• _What you need to do_
Please report each line in the material below that includes "casing".

• _Record extracts_
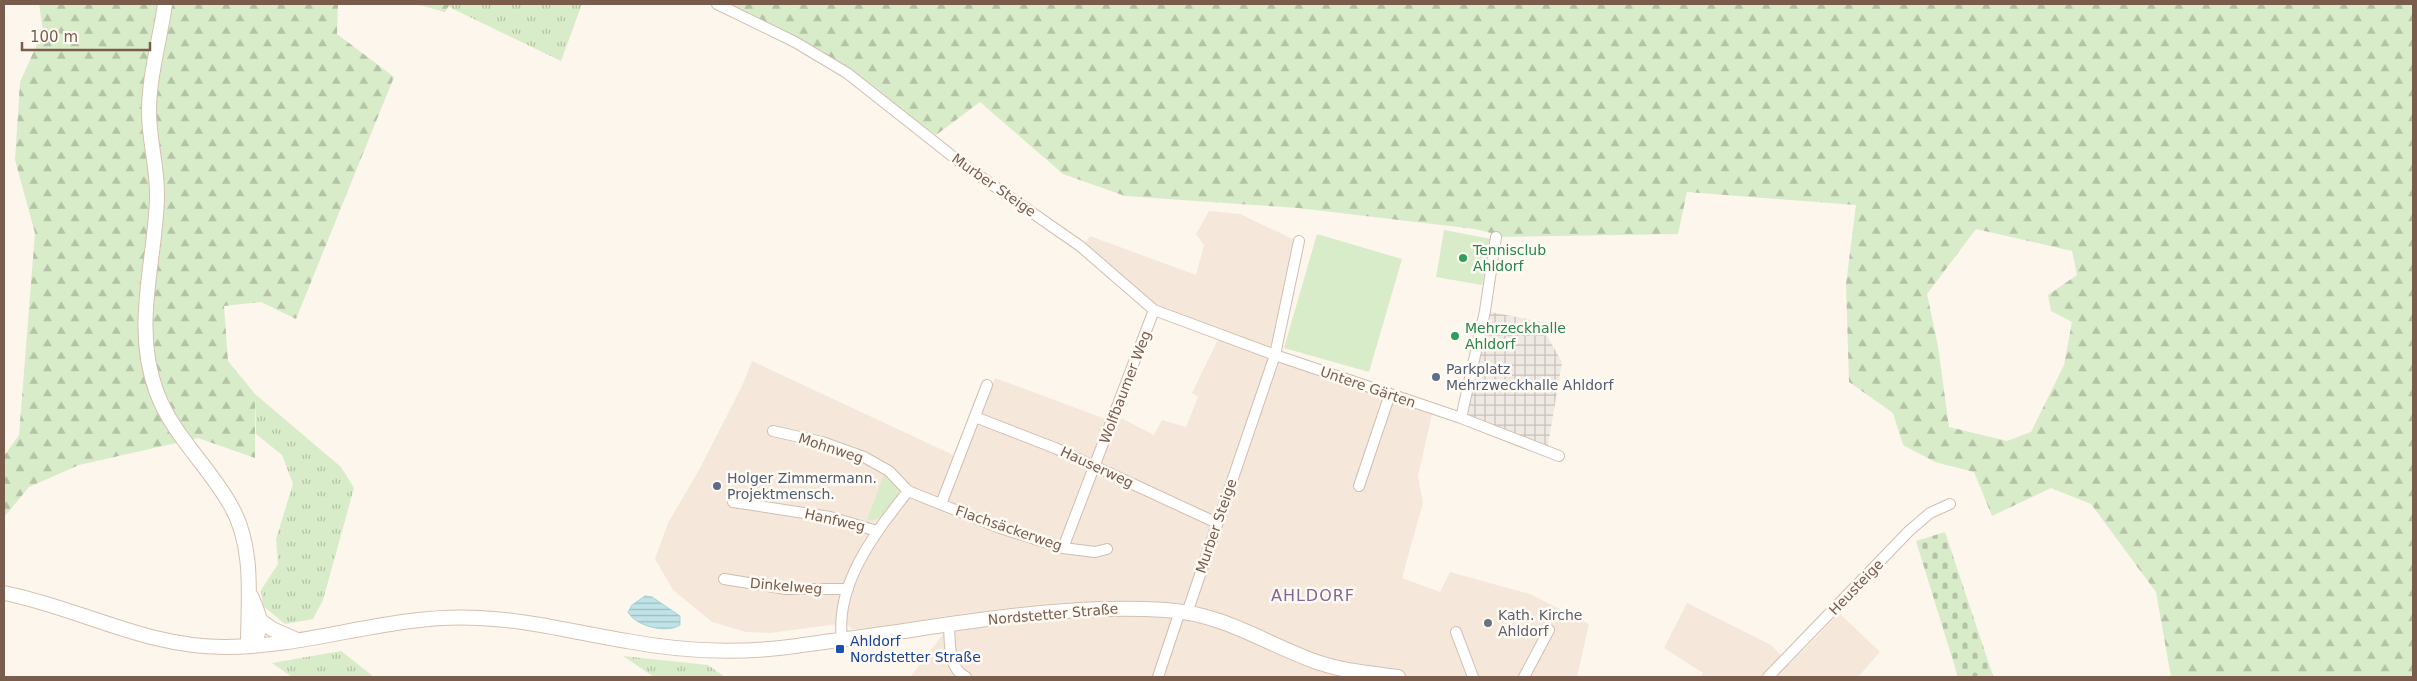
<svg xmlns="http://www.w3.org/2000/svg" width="2417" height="681" font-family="'DejaVu Sans',sans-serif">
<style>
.residential{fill:#f5e8da}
.industrial{fill:url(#industrial-grid)}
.grass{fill:url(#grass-tufts)}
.forest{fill:url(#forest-firs);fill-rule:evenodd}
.cemetery{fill:url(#cemetery-stones)}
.park{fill:#d8ecc9}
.water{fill:url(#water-rules);stroke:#a5d3da}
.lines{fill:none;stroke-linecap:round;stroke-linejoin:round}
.street-casing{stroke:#d1beb0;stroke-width:12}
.secondary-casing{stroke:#d6c0b0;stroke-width:16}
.street{stroke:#fff;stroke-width:10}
.secondary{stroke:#fff;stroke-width:14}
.leisure-dot{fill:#2e9e5b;stroke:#fffaf3;stroke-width:2}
.service-dot{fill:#5c6f8a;stroke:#fffaf3;stroke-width:2}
.worship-dot{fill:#6b7280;stroke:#fffaf3;stroke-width:2}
.transit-dot{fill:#1a4fb4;stroke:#fffaf3;stroke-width:2}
.labels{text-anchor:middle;stroke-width:5;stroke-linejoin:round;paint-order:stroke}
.street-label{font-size:14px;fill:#7a5c4d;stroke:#fffaf3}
.leisure-label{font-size:14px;fill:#27864d;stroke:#fffaf3;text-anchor:start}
.service-label{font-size:14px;fill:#4e5e75;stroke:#fffaf3;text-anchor:start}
.worship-label{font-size:14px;fill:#5b616d;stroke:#fffaf3;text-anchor:start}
.transit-label{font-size:14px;fill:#164399;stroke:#fffaf3;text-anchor:start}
.quarter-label{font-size:16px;letter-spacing:1px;fill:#846695;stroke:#fffaf3}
</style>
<defs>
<pattern id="industrial-grid" width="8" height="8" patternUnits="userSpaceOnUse" patternTransform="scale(1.25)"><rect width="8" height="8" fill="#efe9e4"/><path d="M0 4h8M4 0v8" fill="none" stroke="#c7c0bb"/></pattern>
<pattern id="grass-tufts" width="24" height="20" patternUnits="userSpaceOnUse" patternTransform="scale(1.25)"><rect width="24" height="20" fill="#d8ecc9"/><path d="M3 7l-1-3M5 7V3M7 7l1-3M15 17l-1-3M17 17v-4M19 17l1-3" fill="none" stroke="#b4c2a5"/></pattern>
<pattern id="forest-firs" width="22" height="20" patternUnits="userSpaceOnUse" patternTransform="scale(1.25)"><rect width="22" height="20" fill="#d8ecc9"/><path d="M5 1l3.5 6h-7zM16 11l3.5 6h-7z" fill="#b4c2a5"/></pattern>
<pattern id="cemetery-stones" width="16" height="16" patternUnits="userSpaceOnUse" patternTransform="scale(1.25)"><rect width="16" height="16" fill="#d8ecc9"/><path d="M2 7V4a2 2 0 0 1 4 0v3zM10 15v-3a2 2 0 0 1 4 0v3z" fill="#b4c2a5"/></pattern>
<pattern id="water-rules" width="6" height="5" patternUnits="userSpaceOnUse" patternTransform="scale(1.25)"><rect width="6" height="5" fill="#bfe3e8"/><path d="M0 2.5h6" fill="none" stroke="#a0bbbe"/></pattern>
</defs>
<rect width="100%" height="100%" fill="#fdf6ec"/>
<!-- residential -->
<path class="residential" d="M1209,211L1240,214L1295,240L1269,359L1432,414L1418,476L1423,503L1402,578L1440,592L1450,572L1530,594L1589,624L1577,677H910L944,633L946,616L883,628L852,629L846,623L770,633L746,632L712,622L673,590L655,559L668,523L699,470L742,386L752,361L964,460L995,378L1116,423L1119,417L1154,435L1162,420L1186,427L1198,397L1192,393L1223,329L1150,304L1085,243L1090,236L1196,275L1204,245L1196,234Z
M1687,603L1771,645L1790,664L1839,613L1880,652L1858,677H1700L1703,673L1664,648Z"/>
<!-- industrial -->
<path class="industrial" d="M1485,311L1548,323L1547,336L1562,362L1547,451L1461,418Z"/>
<!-- grass -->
<path class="grass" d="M450,4H582L561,61L453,9L448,6Z
M255,394L341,467L354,488L323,600L313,619L285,624L263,606L261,590L278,564L276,539L293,484L282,455L256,434Z
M341,651L374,677H292L272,663Z
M623,656L708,665L725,677H654Z"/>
<!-- forest -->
<path class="forest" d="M39,4H338L337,34L394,77L296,319L261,302L224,306L228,361L255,394V458L198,438L79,465L29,487L4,517V456L19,435L35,233L15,160L20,82L43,31Z
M416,4H450L445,12Z
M726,4H2413V677H2171L2156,592L2091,504L2051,488L1992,516L1974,472L1935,462L1903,445L1893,413L1849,382L1846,284L1856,205L1687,192L1678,234L1496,237L1491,233L1475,229L1298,208L1125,196L1063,174L980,102L936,135L829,58ZM1976,229L2072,251L2077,275L2048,295L2051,311L2072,322L2064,365L2031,432L2007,441L1949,427L1938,346L1927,294Z"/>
<!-- cemetery -->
<path class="cemetery" d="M1945,532L1993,676L1958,677L1916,541Z"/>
<!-- park -->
<path class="park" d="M1444,230L1491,239L1482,285L1436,277Z
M1317,234L1402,259L1369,372L1284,348Z
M885,472L899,488C898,503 883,522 867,520Z"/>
<!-- water -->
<path class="water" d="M645,596L652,597L680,616V625C667,634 635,626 628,612L632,605Z"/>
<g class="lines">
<defs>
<path id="street" d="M717,4L795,42L847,73L961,163L1080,246L1154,310L1275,355L1461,418L1559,456
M975,417L1055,448L1217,523
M1461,418L1485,311L1496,237
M773,431L822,442L864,457L889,471L908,491L1000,528L1063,548L1095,552L1107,549
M1359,486L1390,394
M733,502L830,517L877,531
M941,504L987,385
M1063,548L1154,310
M724,579L786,589H848
M1187,613L1275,355L1299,241
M949,625C950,643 948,669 966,677
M1456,632L1473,677
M842,639C835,583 876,532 908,491
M1158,677L1180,611
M1524,677L1549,630
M1768,677L1909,531L1930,513L1950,504"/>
<path id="secondary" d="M165,4C160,40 149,75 149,112C149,141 158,169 157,198C155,264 132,328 157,393C173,436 209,466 231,506C255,548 248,600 248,646
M4,593C80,608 144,647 225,647C311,647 392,613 479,618C529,620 578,633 627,641C674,650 722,653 769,649C796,647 821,642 847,639C953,625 1059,603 1166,610C1224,614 1262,642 1314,661C1341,671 1369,673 1398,677
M261,621L272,629L297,640
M248,646C267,630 260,616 251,596"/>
</defs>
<!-- street casing -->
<use href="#street" class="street-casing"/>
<!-- secondary casing -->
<use href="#secondary" class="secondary-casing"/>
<!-- street -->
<use href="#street" class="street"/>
<!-- secondary -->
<use href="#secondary" class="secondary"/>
</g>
<!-- markers -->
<g class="leisure-dot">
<circle cx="1463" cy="258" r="5"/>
<circle cx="1455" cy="336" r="5"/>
</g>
<g class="service-dot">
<circle cx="1436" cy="377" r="5"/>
<circle cx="717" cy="486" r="5"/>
</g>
<circle class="worship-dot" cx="1488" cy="623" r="5"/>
<rect class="transit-dot" x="835" y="644" width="10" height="10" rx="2.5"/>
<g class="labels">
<!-- street labels -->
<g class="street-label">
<text transform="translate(994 185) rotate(35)" y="5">Murber Steige</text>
<text transform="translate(1125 387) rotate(-69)" y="5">Wolfbaumer Weg</text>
<text transform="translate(1368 387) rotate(19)" y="5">Untere Gärten</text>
<text transform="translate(831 448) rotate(18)" y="5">Mohnweg</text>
<text transform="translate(1097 467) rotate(25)" y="5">Hauserweg</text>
<text transform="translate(835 520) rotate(13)" y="5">Hanfweg</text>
<text transform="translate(1216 526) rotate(-71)" y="5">Murber Steige</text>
<text transform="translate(1009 528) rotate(19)" y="5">Flachsäckerweg</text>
<text transform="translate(786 586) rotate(5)" y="5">Dinkelweg</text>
<text transform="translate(1856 587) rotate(-46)" y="5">Heusteige</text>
<text transform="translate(1053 614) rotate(-5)" y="5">Nordstetter Straße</text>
</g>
<!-- leisure labels -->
<g class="leisure-label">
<text x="1473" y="255">Tennisclub<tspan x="1473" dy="16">Ahldorf</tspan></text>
<text x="1465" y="333">Mehrzeckhalle<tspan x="1465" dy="16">Ahldorf</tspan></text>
</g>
<!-- service labels -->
<g class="service-label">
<text x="1446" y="374">Parkplatz<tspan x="1446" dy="16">Mehrzweckhalle Ahldorf</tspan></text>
<text x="727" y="483">Holger Zimmermann.<tspan x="727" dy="16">Projektmensch.</tspan></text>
</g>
<!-- worship labels -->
<g class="worship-label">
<text x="1498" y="620">Kath. Kirche<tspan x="1498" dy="16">Ahldorf</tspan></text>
</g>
<!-- transit labels -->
<g class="transit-label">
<text x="850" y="646">Ahldorf<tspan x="850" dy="16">Nordstetter Straße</tspan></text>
</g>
<!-- quarter labels -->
<g class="quarter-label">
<text x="1313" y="601">AHLDORF</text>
</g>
</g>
<!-- border -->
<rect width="2417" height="681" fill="none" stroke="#7a5c4d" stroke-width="10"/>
<!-- scale -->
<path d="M22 42v8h128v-8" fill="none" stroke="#7a5c4d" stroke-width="2.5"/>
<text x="30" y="42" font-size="15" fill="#7a5c4d" stroke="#fffaf3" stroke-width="4" paint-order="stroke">100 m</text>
</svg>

• _Exercise solution_
.street-casing{stroke:#d1beb0;stroke-width:12}
.secondary-casing{stroke:#d6c0b0;stroke-width:16}
<!-- street casing -->
<use href="#street" class="street-casing"/>
<!-- secondary casing -->
<use href="#secondary" class="secondary-casing"/>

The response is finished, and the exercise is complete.